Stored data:
________

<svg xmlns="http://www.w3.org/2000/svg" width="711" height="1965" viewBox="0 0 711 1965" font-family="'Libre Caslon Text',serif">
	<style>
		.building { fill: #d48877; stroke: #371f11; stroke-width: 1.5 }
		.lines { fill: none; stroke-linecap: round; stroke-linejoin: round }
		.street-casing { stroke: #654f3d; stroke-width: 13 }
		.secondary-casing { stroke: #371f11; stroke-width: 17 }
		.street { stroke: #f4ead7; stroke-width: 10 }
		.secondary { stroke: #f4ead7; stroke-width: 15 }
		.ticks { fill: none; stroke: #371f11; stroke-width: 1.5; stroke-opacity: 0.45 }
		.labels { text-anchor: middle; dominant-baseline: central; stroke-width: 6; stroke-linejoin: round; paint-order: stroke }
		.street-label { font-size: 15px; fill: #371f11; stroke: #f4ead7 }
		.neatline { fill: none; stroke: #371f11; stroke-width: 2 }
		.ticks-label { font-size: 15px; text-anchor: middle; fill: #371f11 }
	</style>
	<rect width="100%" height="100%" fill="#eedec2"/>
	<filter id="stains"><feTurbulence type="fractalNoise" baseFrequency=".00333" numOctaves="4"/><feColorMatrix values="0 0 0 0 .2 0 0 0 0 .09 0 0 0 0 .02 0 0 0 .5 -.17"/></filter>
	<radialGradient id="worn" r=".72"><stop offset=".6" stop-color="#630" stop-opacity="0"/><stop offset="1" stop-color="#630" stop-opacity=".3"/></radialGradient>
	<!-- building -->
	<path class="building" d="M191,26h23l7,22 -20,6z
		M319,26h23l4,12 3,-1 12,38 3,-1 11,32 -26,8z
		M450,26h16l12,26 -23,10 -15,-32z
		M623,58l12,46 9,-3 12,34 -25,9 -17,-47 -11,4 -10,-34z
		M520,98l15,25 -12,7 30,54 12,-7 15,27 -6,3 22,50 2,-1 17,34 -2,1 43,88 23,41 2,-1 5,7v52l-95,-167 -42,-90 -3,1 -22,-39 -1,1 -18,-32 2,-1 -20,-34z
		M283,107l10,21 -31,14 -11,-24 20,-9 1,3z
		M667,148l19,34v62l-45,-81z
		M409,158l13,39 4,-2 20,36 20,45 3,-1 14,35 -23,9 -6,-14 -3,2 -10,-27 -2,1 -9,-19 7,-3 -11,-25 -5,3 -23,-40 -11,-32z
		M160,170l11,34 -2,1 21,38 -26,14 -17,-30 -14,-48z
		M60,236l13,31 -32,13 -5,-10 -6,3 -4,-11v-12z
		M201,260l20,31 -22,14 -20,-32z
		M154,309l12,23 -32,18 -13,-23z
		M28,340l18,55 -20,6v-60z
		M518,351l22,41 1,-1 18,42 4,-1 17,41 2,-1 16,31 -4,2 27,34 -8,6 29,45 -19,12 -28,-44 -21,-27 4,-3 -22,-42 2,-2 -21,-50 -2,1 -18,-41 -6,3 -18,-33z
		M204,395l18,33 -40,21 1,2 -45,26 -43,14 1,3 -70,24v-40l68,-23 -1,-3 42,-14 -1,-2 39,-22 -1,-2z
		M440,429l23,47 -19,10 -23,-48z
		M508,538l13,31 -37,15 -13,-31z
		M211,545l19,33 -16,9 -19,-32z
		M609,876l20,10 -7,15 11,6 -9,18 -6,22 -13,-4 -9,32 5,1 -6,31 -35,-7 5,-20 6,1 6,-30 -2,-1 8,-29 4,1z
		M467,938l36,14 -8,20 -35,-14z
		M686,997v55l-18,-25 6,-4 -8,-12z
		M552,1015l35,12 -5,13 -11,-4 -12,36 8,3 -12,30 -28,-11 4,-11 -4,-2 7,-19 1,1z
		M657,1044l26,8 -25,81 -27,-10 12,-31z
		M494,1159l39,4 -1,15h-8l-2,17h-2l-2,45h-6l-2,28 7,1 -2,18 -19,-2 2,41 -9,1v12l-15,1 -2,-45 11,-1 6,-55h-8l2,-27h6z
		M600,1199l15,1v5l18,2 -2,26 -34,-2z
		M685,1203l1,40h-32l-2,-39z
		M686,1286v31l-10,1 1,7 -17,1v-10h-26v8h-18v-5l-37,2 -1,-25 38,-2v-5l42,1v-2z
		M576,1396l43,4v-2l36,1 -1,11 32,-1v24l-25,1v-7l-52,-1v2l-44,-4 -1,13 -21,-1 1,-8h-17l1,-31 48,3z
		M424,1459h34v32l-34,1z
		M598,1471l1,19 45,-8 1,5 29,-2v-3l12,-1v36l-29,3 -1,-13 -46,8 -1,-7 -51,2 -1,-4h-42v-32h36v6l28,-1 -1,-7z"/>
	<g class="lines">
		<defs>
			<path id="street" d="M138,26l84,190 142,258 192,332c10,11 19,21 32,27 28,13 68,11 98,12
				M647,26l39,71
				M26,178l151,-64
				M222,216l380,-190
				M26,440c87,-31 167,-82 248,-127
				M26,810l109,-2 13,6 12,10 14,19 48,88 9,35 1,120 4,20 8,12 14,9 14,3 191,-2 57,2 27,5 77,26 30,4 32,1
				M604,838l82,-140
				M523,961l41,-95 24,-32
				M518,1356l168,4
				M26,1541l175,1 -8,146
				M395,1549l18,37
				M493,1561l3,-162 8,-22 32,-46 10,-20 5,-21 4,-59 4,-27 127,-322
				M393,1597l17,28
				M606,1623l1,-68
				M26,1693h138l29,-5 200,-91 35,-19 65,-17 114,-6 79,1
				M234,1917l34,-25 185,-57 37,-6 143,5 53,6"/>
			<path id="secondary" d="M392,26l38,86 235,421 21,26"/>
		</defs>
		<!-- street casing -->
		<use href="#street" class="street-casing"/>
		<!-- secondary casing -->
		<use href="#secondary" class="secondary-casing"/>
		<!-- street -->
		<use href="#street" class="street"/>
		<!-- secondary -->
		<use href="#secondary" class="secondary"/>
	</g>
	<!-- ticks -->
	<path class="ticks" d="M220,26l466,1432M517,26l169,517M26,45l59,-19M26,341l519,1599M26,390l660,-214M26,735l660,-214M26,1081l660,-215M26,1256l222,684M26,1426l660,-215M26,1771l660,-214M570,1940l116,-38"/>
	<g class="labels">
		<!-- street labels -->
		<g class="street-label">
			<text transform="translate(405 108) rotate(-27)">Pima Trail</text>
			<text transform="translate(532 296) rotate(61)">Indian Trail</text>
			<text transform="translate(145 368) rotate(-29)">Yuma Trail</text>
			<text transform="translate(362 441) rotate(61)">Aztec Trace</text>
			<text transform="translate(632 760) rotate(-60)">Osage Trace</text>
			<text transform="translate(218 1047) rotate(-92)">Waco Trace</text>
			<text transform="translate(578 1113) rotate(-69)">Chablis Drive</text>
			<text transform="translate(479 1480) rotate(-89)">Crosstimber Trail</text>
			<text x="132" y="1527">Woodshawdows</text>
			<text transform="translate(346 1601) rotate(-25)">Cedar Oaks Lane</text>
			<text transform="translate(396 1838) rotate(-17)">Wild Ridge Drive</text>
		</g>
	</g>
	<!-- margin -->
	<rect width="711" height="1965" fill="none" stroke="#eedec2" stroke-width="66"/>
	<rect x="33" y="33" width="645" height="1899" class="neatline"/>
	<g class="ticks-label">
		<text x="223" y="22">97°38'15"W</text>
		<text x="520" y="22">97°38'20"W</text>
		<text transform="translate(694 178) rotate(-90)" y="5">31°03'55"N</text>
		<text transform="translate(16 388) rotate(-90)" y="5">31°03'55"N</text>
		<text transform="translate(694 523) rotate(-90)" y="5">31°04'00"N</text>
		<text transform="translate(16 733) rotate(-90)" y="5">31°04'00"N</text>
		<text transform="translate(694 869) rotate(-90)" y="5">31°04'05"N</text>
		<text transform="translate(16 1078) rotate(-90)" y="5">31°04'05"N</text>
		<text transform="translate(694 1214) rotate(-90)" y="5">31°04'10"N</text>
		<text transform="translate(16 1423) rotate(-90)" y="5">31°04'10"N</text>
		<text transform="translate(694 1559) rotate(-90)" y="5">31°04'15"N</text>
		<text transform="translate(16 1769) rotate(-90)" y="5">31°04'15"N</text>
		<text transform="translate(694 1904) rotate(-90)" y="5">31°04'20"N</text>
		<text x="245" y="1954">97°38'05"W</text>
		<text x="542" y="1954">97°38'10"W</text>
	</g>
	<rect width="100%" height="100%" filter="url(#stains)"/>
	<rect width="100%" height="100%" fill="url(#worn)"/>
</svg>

________

Exercise directions:
The required output is every line above from the one with "15px; fill: #371f11;" down to the one with "0 0 0 0 .09", restated word for word, ends included.

Result of this exercise:
		.street-label { font-size: 15px; fill: #371f11; stroke: #f4ead7 }
		.neatline { fill: none; stroke: #371f11; stroke-width: 2 }
		.ticks-label { font-size: 15px; text-anchor: middle; fill: #371f11 }
	</style>
	<rect width="100%" height="100%" fill="#eedec2"/>
	<filter id="stains"><feTurbulence type="fractalNoise" baseFrequency=".00333" numOctaves="4"/><feColorMatrix values="0 0 0 0 .2 0 0 0 0 .09 0 0 0 0 .02 0 0 0 .5 -.17"/></filter>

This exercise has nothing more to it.